The TV cut from the reporter to one of the scenes of the crime. At first, David couldn't tell what he was looking at. But then the camera pulled back, and David could make out the rear end of a large automobile—or what was left of it—wedged within the crumbling maw of jagged brickwork and smoldering debris. There was black smoke everywhere. A second angle showed a portion of the building blown out, debris littering the parking lot. Medics were loading small shapes buried beneath white sheets into the backs of ambulances. Men and women screamed from the street.
“. . . found here at the recently quarantined Towson Day School, where the death tally has now risen to eighteen students and three instructors,” the reporter said. “Eyewitnesses said there had only been one occupant in the vehicle that—”
“Go play in your room, sweetheart.” He rubbed the back of Ellie's head.
“I want to see it.”
“No. Do as I say.”
She exhaled audibly, then turned and sulked down the hallway toward her bedroom.
“This is so messed up, David,” Kathy said. She was gnawing on her thumbnail. “The whole world is falling apart.”

We're
still here,” he assured her.
She looked at him. There was something beyond fear in her eyes: There was a hopelessness so deep it looked bottomless. “For how long?” she said. “For how long, David?”
He couldn't answer her. In his mind's eye, he was back on the beltway, staring out the Bronco's window at the little boy with blood spilling from his nose while black smoke fell like a shroud over the horizon. A boy with eyes like the gray backing of a mirror.
By the close of the day, there was a total of five children and four teachers dead at the day-care center. Eleven people died at the hospital, with many more treated for injuries.

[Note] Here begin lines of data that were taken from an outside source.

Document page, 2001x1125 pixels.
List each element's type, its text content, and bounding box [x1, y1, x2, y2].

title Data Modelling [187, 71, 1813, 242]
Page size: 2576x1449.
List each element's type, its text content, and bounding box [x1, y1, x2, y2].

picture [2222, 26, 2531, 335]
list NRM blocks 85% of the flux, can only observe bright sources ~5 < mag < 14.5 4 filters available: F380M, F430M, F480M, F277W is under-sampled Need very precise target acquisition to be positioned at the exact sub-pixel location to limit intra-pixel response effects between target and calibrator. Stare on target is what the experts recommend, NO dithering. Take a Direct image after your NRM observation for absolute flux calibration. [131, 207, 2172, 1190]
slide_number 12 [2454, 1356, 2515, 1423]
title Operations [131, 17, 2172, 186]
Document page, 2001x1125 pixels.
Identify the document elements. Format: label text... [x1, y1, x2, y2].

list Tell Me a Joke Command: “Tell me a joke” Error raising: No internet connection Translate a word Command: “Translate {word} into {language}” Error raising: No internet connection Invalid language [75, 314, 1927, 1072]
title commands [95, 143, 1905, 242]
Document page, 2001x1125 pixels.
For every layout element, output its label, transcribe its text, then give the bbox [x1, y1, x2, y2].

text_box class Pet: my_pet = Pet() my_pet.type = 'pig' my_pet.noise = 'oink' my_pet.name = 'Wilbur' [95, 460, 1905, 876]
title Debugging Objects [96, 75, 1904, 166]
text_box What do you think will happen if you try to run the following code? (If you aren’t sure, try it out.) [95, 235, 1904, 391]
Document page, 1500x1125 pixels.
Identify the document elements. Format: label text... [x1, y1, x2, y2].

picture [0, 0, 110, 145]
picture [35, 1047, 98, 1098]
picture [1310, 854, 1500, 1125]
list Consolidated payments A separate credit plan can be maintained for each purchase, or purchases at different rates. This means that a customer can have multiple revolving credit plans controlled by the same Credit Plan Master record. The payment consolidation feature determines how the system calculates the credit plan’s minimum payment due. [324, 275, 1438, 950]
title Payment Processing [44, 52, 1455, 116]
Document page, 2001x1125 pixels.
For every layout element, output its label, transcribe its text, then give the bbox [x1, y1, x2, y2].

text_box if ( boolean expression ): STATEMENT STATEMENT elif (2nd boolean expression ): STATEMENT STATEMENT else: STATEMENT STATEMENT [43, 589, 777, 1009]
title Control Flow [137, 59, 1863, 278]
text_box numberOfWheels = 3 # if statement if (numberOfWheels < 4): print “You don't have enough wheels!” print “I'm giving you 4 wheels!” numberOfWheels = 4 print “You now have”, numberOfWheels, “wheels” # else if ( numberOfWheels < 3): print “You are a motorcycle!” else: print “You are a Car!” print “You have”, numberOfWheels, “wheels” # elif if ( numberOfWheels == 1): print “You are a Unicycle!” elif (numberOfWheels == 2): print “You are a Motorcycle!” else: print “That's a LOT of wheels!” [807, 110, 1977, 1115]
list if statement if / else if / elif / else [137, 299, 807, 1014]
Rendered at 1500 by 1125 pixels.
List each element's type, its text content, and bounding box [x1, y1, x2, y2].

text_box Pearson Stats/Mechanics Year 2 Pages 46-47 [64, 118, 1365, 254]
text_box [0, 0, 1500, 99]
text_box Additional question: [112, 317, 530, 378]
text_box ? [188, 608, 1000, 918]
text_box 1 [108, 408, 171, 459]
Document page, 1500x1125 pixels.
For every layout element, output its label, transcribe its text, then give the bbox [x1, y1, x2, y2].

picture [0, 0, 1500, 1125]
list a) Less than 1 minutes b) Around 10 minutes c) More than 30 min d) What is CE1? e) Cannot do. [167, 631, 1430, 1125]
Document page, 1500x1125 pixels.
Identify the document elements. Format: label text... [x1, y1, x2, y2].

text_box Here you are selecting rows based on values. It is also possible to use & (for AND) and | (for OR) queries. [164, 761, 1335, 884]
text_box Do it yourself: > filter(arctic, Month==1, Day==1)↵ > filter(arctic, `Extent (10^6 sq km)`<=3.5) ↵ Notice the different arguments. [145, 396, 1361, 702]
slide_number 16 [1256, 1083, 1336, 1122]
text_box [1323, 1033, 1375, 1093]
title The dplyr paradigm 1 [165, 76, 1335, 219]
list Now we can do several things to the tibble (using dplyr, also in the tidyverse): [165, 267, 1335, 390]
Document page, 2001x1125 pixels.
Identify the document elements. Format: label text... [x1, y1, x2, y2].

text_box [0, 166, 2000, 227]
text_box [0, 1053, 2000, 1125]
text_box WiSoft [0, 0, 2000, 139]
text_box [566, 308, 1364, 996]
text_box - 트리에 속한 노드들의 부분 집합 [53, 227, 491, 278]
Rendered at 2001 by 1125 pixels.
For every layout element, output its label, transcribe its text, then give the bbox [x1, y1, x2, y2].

The suspects, both retired toll collectors named Hamish Kasdan and William Maize, were also killed in the blasts. They'd outfitted the trunks of their cars with a mixture of ammonium nitrate and nitromethane, similar to the cocktail Timothy McVeigh had used in the Oklahoma City bombing. A search of Kasdan and Maize's Baltimore City apartment revealed suicide notes detailing their roles as “renegade saviors for the earth,” here to help usher in the last days of mankind. They said they were part of the Worlders' movement, a group of radicals who praised Wanderer's Folly for bringing an end to mankind's parasitic reign over the planet. They hadn't been targeting the sick, but the doctors and nurses who were attempting to help them.
Kathy wept in her sleep that night.
David hardly slept at all.
* * *
When dawn finally cast its lurid hues through their bedroom window, David got up, went to the bathroom, then crept into the kitchen to make a pot of coffee. There was a newspaper on the kitchen counter, the front page comprised of a map of the United States with various “hot spots” where the infection was the greatest. Other cities had been completely evacuated. The report said these evacuees had been transported to one of the CDC's quarantine stations, with D.C., Philadelphia, and Newark being the closest to David's area. The report also listed the most recent estimated death toll, both domestic and global—numbers that increased daily and required decimal points. He balled up the paper and shoved in down into the kitchen trash.